Pull out every line in the data that has the string "type" in it.

======== Dataset records

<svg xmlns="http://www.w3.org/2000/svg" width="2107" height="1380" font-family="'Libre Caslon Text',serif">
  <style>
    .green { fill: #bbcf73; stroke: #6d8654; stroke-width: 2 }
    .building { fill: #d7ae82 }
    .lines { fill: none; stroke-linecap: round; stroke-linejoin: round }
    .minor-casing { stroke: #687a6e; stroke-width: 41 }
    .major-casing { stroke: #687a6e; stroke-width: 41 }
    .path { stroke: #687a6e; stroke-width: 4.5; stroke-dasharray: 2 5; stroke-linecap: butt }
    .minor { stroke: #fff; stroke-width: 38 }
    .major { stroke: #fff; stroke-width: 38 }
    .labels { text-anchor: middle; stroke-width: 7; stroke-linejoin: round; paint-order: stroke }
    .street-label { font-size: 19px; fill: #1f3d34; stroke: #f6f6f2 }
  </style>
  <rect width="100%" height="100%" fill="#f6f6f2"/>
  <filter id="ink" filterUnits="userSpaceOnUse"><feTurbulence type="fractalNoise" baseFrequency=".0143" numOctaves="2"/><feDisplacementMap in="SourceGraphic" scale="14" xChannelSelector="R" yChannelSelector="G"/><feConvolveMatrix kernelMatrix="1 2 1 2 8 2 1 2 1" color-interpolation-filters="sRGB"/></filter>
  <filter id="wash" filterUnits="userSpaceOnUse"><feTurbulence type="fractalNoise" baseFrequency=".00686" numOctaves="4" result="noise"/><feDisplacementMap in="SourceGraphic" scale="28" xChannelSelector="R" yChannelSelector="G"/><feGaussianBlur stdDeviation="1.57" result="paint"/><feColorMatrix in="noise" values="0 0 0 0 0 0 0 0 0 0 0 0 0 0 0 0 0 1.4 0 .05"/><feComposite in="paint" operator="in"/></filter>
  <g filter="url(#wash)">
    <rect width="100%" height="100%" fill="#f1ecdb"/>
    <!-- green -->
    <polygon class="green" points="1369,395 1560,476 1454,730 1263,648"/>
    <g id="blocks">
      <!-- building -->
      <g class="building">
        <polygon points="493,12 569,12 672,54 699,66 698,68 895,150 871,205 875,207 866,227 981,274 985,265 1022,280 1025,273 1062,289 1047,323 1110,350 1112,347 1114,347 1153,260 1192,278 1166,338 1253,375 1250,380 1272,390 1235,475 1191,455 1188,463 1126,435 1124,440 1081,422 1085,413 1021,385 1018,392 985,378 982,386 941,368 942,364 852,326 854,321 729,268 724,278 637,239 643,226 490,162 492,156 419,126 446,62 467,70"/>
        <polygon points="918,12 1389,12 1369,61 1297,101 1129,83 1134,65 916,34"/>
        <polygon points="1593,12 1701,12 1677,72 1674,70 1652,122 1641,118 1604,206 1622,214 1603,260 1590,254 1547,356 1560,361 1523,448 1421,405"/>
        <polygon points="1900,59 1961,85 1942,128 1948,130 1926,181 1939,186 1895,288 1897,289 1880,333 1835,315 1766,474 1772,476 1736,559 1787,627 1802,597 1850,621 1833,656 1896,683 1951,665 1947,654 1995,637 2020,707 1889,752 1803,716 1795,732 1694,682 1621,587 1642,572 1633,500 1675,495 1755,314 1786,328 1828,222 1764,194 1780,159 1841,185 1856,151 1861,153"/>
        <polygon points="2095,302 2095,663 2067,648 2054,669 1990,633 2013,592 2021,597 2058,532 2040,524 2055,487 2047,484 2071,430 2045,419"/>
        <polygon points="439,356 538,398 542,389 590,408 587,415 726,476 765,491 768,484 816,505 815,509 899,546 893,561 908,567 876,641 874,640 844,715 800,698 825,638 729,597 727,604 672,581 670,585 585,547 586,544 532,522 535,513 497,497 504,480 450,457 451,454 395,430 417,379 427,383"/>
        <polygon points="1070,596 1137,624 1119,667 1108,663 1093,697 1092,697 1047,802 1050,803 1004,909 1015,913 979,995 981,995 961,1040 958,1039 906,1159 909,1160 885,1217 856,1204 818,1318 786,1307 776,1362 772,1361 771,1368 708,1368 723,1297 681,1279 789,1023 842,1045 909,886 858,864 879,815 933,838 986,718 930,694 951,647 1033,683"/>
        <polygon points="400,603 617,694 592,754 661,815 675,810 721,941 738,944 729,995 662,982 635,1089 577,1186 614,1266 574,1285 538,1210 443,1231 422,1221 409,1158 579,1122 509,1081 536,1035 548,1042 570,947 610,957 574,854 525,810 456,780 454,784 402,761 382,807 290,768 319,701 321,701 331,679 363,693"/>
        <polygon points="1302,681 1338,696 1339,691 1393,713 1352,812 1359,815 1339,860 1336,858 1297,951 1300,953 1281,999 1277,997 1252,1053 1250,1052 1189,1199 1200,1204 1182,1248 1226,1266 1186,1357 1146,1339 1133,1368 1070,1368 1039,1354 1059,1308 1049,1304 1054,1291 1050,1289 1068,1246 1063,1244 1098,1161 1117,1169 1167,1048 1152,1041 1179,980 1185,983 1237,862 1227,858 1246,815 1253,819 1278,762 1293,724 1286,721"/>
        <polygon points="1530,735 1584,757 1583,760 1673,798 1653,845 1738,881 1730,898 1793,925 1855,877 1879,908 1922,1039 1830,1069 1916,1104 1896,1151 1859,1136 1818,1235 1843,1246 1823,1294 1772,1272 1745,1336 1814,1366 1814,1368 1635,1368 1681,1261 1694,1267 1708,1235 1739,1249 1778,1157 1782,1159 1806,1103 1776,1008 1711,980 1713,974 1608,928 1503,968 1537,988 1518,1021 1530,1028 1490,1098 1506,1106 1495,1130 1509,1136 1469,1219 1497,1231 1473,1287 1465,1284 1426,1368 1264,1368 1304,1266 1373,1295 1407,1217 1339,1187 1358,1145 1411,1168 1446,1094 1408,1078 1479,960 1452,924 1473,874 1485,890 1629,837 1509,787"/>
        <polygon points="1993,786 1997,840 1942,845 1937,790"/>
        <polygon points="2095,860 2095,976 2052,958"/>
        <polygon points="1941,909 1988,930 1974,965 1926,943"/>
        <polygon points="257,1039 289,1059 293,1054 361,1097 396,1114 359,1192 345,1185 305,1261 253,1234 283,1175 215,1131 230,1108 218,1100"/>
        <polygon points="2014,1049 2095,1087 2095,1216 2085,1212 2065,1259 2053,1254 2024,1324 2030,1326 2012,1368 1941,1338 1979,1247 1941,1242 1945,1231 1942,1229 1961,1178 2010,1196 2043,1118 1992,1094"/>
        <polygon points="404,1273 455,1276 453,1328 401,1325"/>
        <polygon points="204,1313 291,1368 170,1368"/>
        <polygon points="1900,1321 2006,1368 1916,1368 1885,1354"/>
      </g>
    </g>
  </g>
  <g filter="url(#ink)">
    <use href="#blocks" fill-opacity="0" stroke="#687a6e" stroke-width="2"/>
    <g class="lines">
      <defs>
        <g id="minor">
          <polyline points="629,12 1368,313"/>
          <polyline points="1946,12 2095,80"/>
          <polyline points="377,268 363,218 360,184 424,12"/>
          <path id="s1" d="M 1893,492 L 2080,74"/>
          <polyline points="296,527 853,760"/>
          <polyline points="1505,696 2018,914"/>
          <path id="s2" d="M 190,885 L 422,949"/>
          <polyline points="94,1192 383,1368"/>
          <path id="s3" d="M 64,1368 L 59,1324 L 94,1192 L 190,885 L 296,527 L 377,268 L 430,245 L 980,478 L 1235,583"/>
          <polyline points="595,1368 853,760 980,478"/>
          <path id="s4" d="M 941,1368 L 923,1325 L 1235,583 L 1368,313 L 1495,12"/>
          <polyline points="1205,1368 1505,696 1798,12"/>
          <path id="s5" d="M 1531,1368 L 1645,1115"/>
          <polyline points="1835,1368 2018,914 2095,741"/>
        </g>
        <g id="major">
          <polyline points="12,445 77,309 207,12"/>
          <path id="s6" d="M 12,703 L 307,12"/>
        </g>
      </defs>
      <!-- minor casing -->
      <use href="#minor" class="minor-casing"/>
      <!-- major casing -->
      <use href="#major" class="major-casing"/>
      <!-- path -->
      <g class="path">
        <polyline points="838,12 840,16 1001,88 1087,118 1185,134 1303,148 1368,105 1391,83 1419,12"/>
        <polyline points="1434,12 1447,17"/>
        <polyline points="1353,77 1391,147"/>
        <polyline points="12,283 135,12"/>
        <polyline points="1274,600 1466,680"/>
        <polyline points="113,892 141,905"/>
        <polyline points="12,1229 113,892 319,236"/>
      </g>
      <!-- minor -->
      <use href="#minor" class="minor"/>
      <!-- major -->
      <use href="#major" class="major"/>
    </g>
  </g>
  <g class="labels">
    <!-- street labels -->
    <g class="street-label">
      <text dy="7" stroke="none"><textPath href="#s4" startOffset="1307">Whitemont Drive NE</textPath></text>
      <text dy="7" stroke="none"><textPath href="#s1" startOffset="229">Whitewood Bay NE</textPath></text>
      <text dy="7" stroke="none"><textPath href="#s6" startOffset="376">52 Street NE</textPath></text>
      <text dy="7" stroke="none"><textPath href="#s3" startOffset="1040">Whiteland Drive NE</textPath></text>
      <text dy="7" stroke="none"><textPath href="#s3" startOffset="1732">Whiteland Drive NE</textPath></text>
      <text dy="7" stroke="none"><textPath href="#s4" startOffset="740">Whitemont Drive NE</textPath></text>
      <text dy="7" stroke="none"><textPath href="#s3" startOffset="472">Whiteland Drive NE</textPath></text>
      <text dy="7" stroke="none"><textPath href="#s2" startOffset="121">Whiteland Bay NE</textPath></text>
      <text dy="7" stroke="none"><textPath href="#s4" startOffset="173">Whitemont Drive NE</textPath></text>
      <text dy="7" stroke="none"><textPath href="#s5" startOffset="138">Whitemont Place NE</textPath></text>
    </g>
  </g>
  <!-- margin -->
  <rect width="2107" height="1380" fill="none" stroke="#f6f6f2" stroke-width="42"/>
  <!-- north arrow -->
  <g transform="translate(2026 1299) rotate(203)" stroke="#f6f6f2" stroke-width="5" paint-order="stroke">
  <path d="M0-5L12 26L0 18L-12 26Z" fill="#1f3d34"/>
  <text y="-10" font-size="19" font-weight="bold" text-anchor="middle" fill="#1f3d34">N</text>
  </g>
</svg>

================

Solution below:
  <filter id="ink" filterUnits="userSpaceOnUse"><feTurbulence type="fractalNoise" baseFrequency=".0143" numOctaves="2"/><feDisplacementMap in="SourceGraphic" scale="14" xChannelSelector="R" yChannelSelector="G"/><feConvolveMatrix kernelMatrix="1 2 1 2 8 2 1 2 1" color-interpolation-filters="sRGB"/></filter>
  <filter id="wash" filterUnits="userSpaceOnUse"><feTurbulence type="fractalNoise" baseFrequency=".00686" numOctaves="4" result="noise"/><feDisplacementMap in="SourceGraphic" scale="28" xChannelSelector="R" yChannelSelector="G"/><feGaussianBlur stdDeviation="1.57" result="paint"/><feColorMatrix in="noise" values="0 0 0 0 0 0 0 0 0 0 0 0 0 0 0 0 0 1.4 0 .05"/><feComposite in="paint" operator="in"/></filter>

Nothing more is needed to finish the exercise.